Outside of Half-Life and StarCraft, PC gaming in 1998 offered a few other monumental games that provided vastly different experiences from their console brethren. BioWare's Baldur's Gate crafted an amazing adaptation of Dungeons and Dragons that's still viewed as one of the finest RPGs of all time. LucasArts' Grim Fandango might have been a bit of a flop, but it remains one of the studio's most treasured titles from its golden era, one that broke free from its 2D, point-and-click roots for a new take on the classic adventure game. Looking Glass Studios' Thief: The Dark Project—featuring contributions by BioShock's Ken Levine—did the impossible by making stealth approachable from a first-person perspective, tasking players with finding increasingly creative ways out of their predicaments.
Of course, 1998's biggest breakout hit couldn't be found on the latest high-powered hardware, and had a sense of design that seemed more at home in 1988 than 1998. Though it made waves since 1996 in its native country of Japan, Pokemon began its multimedia assault on Americans in September of 1998, and what could have easily been a passing fad has since persisted as one of Nintendo's most popular series.

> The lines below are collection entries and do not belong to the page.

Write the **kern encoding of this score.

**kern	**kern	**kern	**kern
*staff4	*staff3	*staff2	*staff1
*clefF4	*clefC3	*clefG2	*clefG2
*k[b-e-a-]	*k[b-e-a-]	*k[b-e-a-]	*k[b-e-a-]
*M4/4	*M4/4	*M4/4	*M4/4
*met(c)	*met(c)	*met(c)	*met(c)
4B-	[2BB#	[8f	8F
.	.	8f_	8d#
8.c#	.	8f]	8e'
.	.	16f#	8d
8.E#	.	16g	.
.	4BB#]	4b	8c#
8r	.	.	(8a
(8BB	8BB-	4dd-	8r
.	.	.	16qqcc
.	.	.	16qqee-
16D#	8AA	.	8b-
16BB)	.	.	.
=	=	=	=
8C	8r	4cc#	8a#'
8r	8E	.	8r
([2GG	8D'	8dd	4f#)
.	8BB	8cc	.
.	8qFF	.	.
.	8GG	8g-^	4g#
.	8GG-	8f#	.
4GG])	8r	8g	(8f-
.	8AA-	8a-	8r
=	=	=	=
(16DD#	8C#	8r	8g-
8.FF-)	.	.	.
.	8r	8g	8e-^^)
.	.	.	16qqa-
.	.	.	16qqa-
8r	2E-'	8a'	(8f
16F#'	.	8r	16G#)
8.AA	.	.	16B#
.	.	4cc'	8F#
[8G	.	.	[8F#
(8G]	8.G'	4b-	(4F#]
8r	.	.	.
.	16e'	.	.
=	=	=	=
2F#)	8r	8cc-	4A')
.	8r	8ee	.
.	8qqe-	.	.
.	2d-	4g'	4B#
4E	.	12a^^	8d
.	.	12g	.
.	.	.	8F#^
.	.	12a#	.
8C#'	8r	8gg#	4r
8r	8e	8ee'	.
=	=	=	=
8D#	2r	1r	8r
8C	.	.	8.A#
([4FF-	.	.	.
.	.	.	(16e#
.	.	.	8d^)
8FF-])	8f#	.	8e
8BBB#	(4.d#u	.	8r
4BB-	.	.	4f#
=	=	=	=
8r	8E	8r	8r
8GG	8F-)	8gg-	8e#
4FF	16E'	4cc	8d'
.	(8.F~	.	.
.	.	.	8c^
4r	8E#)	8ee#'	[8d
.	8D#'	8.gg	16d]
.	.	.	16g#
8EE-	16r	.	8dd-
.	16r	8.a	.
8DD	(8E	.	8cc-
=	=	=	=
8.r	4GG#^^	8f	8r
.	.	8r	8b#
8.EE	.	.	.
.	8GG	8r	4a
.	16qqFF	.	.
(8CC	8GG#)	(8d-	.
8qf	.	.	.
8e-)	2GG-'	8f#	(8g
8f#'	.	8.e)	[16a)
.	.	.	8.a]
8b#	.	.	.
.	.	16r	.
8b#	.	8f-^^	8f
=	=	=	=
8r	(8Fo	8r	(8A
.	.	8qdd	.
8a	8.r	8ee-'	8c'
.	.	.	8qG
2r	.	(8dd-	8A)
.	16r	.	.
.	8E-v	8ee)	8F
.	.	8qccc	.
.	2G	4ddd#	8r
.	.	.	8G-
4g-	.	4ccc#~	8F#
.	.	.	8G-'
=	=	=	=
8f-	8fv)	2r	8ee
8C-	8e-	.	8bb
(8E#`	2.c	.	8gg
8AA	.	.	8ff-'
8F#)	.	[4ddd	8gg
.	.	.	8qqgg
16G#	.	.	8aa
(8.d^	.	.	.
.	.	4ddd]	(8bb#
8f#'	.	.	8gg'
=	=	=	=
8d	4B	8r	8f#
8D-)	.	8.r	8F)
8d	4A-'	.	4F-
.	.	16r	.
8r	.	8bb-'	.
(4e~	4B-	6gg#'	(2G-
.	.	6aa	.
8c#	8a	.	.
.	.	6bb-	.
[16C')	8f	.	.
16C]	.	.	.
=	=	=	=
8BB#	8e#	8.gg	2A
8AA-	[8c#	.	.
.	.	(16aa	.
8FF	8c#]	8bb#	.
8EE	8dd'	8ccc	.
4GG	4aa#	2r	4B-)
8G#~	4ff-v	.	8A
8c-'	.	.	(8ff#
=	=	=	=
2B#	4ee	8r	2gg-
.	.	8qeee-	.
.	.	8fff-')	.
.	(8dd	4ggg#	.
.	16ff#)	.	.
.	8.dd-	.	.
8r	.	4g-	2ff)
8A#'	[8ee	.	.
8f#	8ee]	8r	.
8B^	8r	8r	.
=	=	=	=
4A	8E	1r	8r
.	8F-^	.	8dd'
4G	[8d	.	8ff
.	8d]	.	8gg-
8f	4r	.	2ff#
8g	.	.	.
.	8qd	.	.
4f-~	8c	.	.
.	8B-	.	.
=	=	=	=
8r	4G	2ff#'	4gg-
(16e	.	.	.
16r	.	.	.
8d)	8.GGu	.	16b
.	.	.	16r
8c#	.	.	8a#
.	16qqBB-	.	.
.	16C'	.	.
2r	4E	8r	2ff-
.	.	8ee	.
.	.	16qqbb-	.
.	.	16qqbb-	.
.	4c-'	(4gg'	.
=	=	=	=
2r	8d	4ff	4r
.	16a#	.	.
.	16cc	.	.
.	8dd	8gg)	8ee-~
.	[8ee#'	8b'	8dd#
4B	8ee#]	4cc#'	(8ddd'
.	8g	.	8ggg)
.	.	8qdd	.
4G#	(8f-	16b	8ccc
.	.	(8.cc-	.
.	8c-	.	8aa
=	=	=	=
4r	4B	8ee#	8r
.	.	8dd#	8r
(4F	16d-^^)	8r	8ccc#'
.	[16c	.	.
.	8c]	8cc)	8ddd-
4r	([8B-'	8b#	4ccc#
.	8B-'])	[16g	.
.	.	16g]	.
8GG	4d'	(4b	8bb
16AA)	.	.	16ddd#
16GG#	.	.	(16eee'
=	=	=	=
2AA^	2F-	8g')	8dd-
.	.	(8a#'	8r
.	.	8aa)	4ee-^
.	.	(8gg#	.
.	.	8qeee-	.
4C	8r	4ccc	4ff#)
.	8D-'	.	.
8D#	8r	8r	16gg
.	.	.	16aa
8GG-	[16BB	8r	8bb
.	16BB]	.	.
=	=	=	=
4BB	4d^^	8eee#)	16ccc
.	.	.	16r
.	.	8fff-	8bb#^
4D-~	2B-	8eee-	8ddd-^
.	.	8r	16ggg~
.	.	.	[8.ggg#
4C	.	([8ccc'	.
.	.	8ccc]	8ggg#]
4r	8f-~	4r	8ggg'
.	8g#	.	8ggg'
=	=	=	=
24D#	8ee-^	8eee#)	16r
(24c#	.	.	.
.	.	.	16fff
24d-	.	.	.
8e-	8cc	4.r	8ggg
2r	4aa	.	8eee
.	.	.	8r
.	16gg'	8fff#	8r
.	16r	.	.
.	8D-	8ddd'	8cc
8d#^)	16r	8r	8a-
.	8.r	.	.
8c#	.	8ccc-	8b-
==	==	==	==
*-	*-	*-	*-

Pokemon somehow overcame its status as "the seizure cartoon" by appealing to children's natural instincts as collectors: Each version of the game offers its own unique creatures to catch, encouraging real-world communities to develop around the mastery of these marketable beasts. Other RPGs might have outclassed Pokemon in terms of complexity, but for Nintendo's monster-hunting game, simplicity is a virtue. The game's basic interface and simple battle system gave children an entry point into the world of RPGs, bringing the genre an influx of young fans in the process.
And, just as 3D gaming on consoles began to bloom into something beautiful, Pokemon's graphics were simple, squat, and tile-based, engineered to run effectively on a system designed a decade prior. Pokemon gave Nintendo's Game Boy brand a new life just as we all assumed it had died, with November 1998's Game Boy Color line acting as the portable's three-year stay of execution. The Game Boy Color didn't offer a significant leap forward in technology, but redefined the Nintendo platform as "cool" once again, removing any notion that it was quickly becoming a relic of the late '80s. Suddenly, the Game Boy had proven its viability all over again, and while this resulted in many pounds of licensed garbageware, Nintendo's portable Renaissance spawned a handful of amazing games, like the Wario Land series, The Legend of Zelda: Oracle of Ages and Seasons, and Metal Gear Solid, which made a tiny, 2D Solid Snake just as versatile as he was on the PlayStation.
1998 remains my favorite year of gaming simply for how many surprises these 365 days contained. And, being an excitable young person at the time, I couldn't wait to see the next completely unexpected experience lurking around the next corner. Because I only have so much space to work with, I had to limit the scope of this conversation to the heavy hitters, though plenty of other amazing games sit on the sidelines, like Gran Turismo, Resident Evil 2, Fallout 2, and Suikoden 2. It's unlikely that a single year will ever bring us this much magic again, but I'm hanging in there in the hopes it'll happen, at least within my lifetime. And, if circumstances dictate I have to artificially prolong my existence to witness this event, I ask you to at least keep my brain alive in a jar until 2998.